**What the exercise asks:** Which lines of the records contain "format"? Collect every one of them.

====================

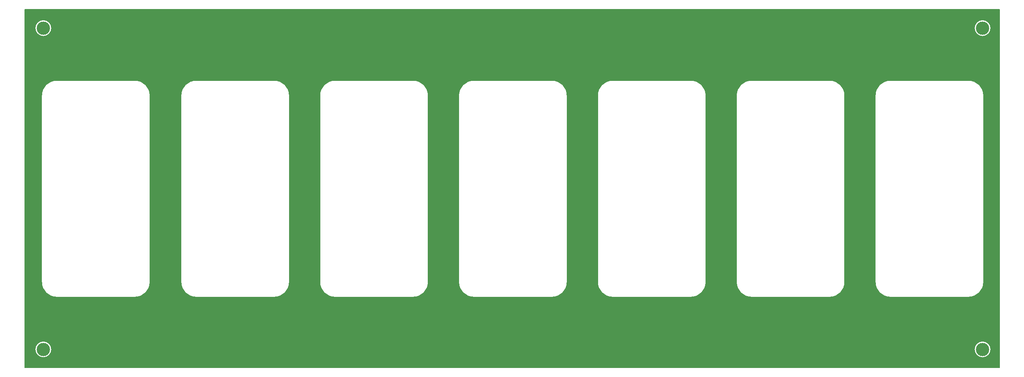
<source format=gtl>
G04 Layer: TopLayer*
G04 EasyEDA Pro v1.9.29, 2023-06-21 20:50:08*
G04 Gerber Generator version 0.3*
G04 Scale: 100 percent, Rotated: No, Reflected: No*
G04 Dimensions in millimeters*
G04 Leading zeros omitted, absolute positions, 3 integers and 3 decimals*
%FSLAX33Y33*%
%MOMM*%
%ADD999C,0.2032*%
%ADD10C,2.999999*%
G75*


G04 Copper Start*
G36*
G01X346Y-80889D02*
G01X346Y-306D01*
G01X219283D01*
G01Y-80889D01*
G01X346D01*
G37*
%LPC*%
G36*
G01X181181Y-65035D02*
G03X184539Y-61677I0J3358D01*
G01Y-19620D01*
G03X181181Y-16262I-3358J0D01*
G01X163559D01*
G03X160201Y-19620I0J-3358D01*
G01Y-61677D01*
G03X163559Y-65035I3358J0D01*
G01X181181D01*
G37*
G36*
G01X212374Y-65035D02*
G03X215732Y-61677I0J3358D01*
G01Y-19620D01*
G03X212374Y-16262I-3358J0D01*
G01X194752D01*
G03X191394Y-19620I0J-3358D01*
G01Y-61677D01*
G03X194752Y-65035I3358J0D01*
G01X212374D01*
G37*
G36*
G01X25100Y-65035D02*
G03X28458Y-61677I0J3358D01*
G01Y-19620D01*
G03X25100Y-16262I-3358J0D01*
G01X7478D01*
G03X4120Y-19620I0J-3358D01*
G01Y-61677D01*
G03X7478Y-65035I3358J0D01*
G01X25100D01*
G37*
G36*
G01X56408Y-65035D02*
G03X59766Y-61677I0J3358D01*
G01Y-19620D01*
G03X56408Y-16262I-3358J0D01*
G01X38786D01*
G03X35428Y-19620I0J-3358D01*
G01Y-61677D01*
G03X38786Y-65035I3358J0D01*
G01X56408D01*
G37*
G36*
G01X118794Y-65035D02*
G03X122152Y-61677I0J3358D01*
G01Y-19620D01*
G03X118794Y-16262I-3358J0D01*
G01X101172D01*
G03X97814Y-19620I0J-3358D01*
G01Y-61677D01*
G03X101172Y-65035I3358J0D01*
G01X118794D01*
G37*
G36*
G01X149988Y-65035D02*
G03X153346Y-61677I0J3358D01*
G01Y-19620D01*
G03X149988Y-16262I-3358J0D01*
G01X132366D01*
G03X129007Y-19620I0J-3358D01*
G01Y-61677D01*
G03X132366Y-65035I3358J0D01*
G01X149988D01*
G37*
G36*
G01X87601Y-65035D02*
G03X90959Y-61677I0J3358D01*
G01Y-19620D01*
G03X87601Y-16262I-3358J0D01*
G01X69979D01*
G03X66621Y-19620I0J-3358D01*
G01Y-61677D01*
G03X69979Y-65035I3358J0D01*
G01X87601D01*
G37*
G36*
G01X213642Y-76800D02*
G03X215500Y-78658I1858J0D01*
G03X217358Y-76800I0J1858D01*
G03X215500Y-74942I-1858J0D01*
G03X213642Y-76800I0J-1858D01*
G37*
G36*
G01X2642Y-4500D02*
G03X4500Y-6358I1858J0D01*
G03X6358Y-4500I0J1858D01*
G03X4500Y-2642I-1858J0D01*
G03X2642Y-4500I0J-1858D01*
G37*
G36*
G01X215500Y-6358D02*
G03X217358Y-4500I0J1858D01*
G03X215500Y-2642I-1858J0D01*
G03X213642Y-4500I0J-1858D01*
G03X215500Y-6358I1858J0D01*
G37*
G36*
G01X4500Y-78658D02*
G03X6358Y-76800I0J1858D01*
G03X4500Y-74942I-1858J0D01*
G03X2642Y-76800I0J-1858D01*
G03X4500Y-78658I1858J0D01*
G37*
%LPD*%
G54D999*
G01X346Y-80889D02*
G01X346Y-306D01*
G01X219283D01*
G01Y-80889D01*
G01X346D01*
G01X181181Y-65035D02*
G03X184539Y-61677I0J3358D01*
G01Y-19620D01*
G03X181181Y-16262I-3358J0D01*
G01X163559D01*
G03X160201Y-19620I0J-3358D01*
G01Y-61677D01*
G03X163559Y-65035I3358J0D01*
G01X181181D01*
G01X212374Y-65035D02*
G03X215732Y-61677I0J3358D01*
G01Y-19620D01*
G03X212374Y-16262I-3358J0D01*
G01X194752D01*
G03X191394Y-19620I0J-3358D01*
G01Y-61677D01*
G03X194752Y-65035I3358J0D01*
G01X212374D01*
G01X25100Y-65035D02*
G03X28458Y-61677I0J3358D01*
G01Y-19620D01*
G03X25100Y-16262I-3358J0D01*
G01X7478D01*
G03X4120Y-19620I0J-3358D01*
G01Y-61677D01*
G03X7478Y-65035I3358J0D01*
G01X25100D01*
G01X56408Y-65035D02*
G03X59766Y-61677I0J3358D01*
G01Y-19620D01*
G03X56408Y-16262I-3358J0D01*
G01X38786D01*
G03X35428Y-19620I0J-3358D01*
G01Y-61677D01*
G03X38786Y-65035I3358J0D01*
G01X56408D01*
G01X118794Y-65035D02*
G03X122152Y-61677I0J3358D01*
G01Y-19620D01*
G03X118794Y-16262I-3358J0D01*
G01X101172D01*
G03X97814Y-19620I0J-3358D01*
G01Y-61677D01*
G03X101172Y-65035I3358J0D01*
G01X118794D01*
G01X149988Y-65035D02*
G03X153346Y-61677I0J3358D01*
G01Y-19620D01*
G03X149988Y-16262I-3358J0D01*
G01X132366D01*
G03X129007Y-19620I0J-3358D01*
G01Y-61677D01*
G03X132366Y-65035I3358J0D01*
G01X149988D01*
G01X87601Y-65035D02*
G03X90959Y-61677I0J3358D01*
G01Y-19620D01*
G03X87601Y-16262I-3358J0D01*
G01X69979D01*
G03X66621Y-19620I0J-3358D01*
G01Y-61677D01*
G03X69979Y-65035I3358J0D01*
G01X87601D01*
G01X213642Y-76800D02*
G03X215500Y-78658I1858J0D01*
G03X217358Y-76800I0J1858D01*
G03X215500Y-74942I-1858J0D01*
G03X213642Y-76800I0J-1858D01*
G01X2642Y-4500D02*
G03X4500Y-6358I1858J0D01*
G03X6358Y-4500I0J1858D01*
G03X4500Y-2642I-1858J0D01*
G03X2642Y-4500I0J-1858D01*
G01X215500Y-6358D02*
G03X217358Y-4500I0J1858D01*
G03X215500Y-2642I-1858J0D01*
G03X213642Y-4500I0J-1858D01*
G03X215500Y-6358I1858J0D01*
G01X4500Y-78658D02*
G03X6358Y-76800I0J1858D01*
G03X4500Y-74942I-1858J0D01*
G03X2642Y-76800I0J-1858D01*
G03X4500Y-78658I1858J0D01*
G04 Copper End*

G04 Pad Start*
G54D10*
G01X215500Y-4500D03*
G01X215500Y-76800D03*
G01X4500Y-4500D03*
G01X4500Y-76800D03*
G04 Pad End*

M02*

</source>
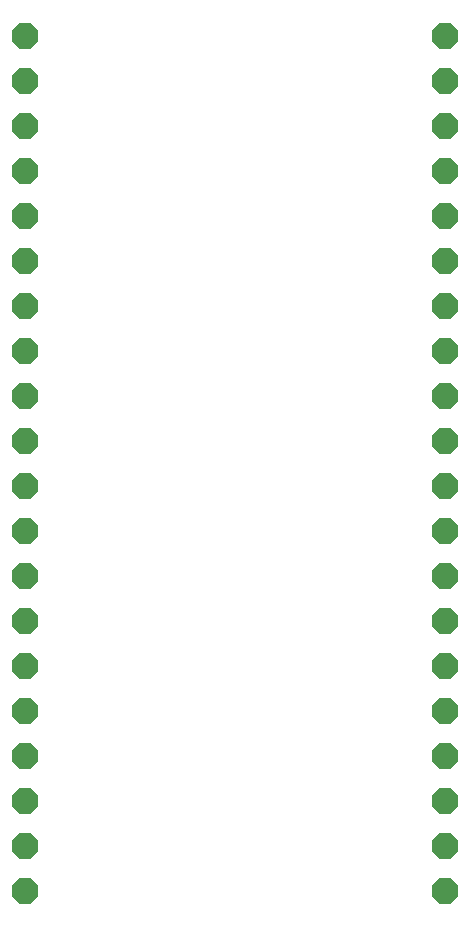
<source format=gbl>
G75*
G70*
%OFA0B0*%
%FSLAX24Y24*%
%IPPOS*%
%LPD*%
%AMOC8*
5,1,8,0,0,1.08239X$1,22.5*
%
%ADD10OC8,0.0850*%
D10*
X001600Y003600D03*
X001600Y005100D03*
X001600Y006600D03*
X001600Y008100D03*
X001600Y009600D03*
X001600Y011100D03*
X001600Y012600D03*
X001600Y014100D03*
X001600Y015600D03*
X001600Y017100D03*
X001600Y018600D03*
X001600Y020100D03*
X001600Y021600D03*
X001600Y023100D03*
X001600Y024600D03*
X001600Y026100D03*
X001600Y027600D03*
X001600Y029100D03*
X001600Y030600D03*
X001600Y032100D03*
X015600Y032100D03*
X015600Y030600D03*
X015600Y029100D03*
X015600Y027600D03*
X015600Y026100D03*
X015600Y024600D03*
X015600Y023100D03*
X015600Y021600D03*
X015600Y020100D03*
X015600Y018600D03*
X015600Y017100D03*
X015600Y015600D03*
X015600Y014100D03*
X015600Y012600D03*
X015600Y011100D03*
X015600Y009600D03*
X015600Y008100D03*
X015600Y006600D03*
X015600Y005100D03*
X015600Y003600D03*
M02*

</source>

====================

**Task output:**
<source format=gtl>
<source format=gbl>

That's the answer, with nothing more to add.